This article is part of Yahoo's 'On This Day' series
It is one of the most iconic vistas in the world and was unveiled nearly a century ago – on 12 October, 1931.
Brazil's statue of Christ the Redeemer sits on top of the 700-metre (2,300ft) Corcovado mountain overlooking the city of Rio de Janeiro.
Standing 30 metres (98ft) high, with arms stretching 28m (92ft) wide, the world-famous statue has become a cultural icon and was voted one of the New Seven Wonders of the World.
The idea for a Christian monument on Mount Corcovado was first floated by a priest in the mid-1850s to honour Princess Isabel, regent of Brazil and the daughter of Emperor Pedro II, but the proposal was dismissed after Brazil became a republic in 1889.
In 1920 a second proposal for a "Statue of the Christ" was made, motivated by so-called "godlessness" in society, and funded mainly by donations from Brazilian Catholics.
Designs included a representation of the Christian cross, a statue of Jesus with a globe in his hands, and a pedestal symbolising the world. The statue of Christ the Redeemer with open arms was chosen.
The statue was first made in France by French sculptor Paul Landowski, who created it in clay pieces.
Those pieces were then shipped to Brazil to be re-made with reinforced concrete by Brazilian engineer Heitor da Silva Costa and French engineer Albert Caquot.
Christ the Redeemer also has an outer shell made up of 6 million soapstone tiles – some said to have notes written on the back by the workers who made them.

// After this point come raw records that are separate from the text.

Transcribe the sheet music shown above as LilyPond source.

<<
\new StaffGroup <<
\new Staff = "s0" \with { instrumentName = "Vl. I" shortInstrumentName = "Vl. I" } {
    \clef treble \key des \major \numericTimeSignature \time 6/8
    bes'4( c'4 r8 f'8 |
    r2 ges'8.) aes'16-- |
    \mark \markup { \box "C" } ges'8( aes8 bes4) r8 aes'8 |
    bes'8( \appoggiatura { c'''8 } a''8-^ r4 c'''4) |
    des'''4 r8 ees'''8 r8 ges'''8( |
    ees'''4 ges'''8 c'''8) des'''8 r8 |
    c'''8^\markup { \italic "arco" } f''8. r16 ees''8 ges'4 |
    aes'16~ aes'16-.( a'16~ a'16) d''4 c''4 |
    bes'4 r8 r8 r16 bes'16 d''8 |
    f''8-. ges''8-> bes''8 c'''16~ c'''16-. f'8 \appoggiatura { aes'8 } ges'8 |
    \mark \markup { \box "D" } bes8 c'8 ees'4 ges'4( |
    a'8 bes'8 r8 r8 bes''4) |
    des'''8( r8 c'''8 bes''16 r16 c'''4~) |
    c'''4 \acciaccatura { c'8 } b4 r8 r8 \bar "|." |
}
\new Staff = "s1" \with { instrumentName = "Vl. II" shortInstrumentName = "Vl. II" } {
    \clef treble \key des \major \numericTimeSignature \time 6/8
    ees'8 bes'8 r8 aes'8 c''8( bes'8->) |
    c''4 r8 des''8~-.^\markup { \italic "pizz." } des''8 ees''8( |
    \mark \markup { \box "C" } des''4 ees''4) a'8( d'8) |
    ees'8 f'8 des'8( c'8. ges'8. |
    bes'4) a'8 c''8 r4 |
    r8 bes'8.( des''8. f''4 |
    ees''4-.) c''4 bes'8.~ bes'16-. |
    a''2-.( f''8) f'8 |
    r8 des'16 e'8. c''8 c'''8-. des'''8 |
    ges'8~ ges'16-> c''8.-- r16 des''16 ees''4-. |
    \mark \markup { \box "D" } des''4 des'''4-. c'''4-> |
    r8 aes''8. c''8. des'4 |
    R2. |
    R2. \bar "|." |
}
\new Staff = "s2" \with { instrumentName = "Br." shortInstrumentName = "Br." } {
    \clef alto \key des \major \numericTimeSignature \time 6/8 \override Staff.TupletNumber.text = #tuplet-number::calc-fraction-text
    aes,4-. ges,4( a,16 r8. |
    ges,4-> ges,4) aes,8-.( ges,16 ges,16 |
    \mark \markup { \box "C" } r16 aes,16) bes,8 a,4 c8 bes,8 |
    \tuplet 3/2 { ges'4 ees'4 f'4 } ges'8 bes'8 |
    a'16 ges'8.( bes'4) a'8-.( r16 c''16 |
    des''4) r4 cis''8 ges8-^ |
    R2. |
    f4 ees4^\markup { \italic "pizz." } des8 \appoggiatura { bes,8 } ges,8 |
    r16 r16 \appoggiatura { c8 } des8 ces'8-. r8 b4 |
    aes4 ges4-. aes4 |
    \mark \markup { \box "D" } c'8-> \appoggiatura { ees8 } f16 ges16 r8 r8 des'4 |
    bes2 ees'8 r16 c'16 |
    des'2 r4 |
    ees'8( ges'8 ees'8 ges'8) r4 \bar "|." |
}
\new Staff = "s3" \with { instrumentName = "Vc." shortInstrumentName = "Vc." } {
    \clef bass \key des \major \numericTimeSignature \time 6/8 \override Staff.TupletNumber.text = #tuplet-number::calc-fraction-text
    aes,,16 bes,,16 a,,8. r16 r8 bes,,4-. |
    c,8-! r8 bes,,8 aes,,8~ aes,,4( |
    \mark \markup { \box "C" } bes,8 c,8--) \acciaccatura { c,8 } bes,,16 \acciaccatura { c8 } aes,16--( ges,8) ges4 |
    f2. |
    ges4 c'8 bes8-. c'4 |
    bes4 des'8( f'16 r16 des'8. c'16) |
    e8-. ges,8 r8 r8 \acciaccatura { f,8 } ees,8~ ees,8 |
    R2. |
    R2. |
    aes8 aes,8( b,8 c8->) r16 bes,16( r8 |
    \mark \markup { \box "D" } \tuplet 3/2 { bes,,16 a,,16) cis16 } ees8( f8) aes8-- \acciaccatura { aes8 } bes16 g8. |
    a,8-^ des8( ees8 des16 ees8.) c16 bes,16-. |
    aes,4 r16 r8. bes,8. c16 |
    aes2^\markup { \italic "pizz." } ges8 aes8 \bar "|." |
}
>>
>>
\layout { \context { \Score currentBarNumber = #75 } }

It took nine years in total to build the giant statue from 1922, when the first foundation stone was laid, to 1931 – and cost the equivalent of $250,000 (£183,000).
That would be more like around $3.6m (£2.6m) or more nowadays.
Materials were carried up the mountain using a railway, and workers reportedly used long wooden poles acting as scaffolding to construct the face of the statue.
The monument was officially opened on 12 October, 1931 – 90 years ago today.
The statue has been struck by lightning several times, damaging areas including the fingers, head and eyebrows.
In 2010 restoration work began, including cleaning the statue, replacing the mortar and soapstone on the exterior, restoring iron in the internal structure, and waterproofing it.
Christ the Redeemer was vandalised during this time, in what Mayor Eduardo Paes called "a crime against the nation".
The culprits, who had sprayed paint on the arm of the statue, later handed themselves in and apologised.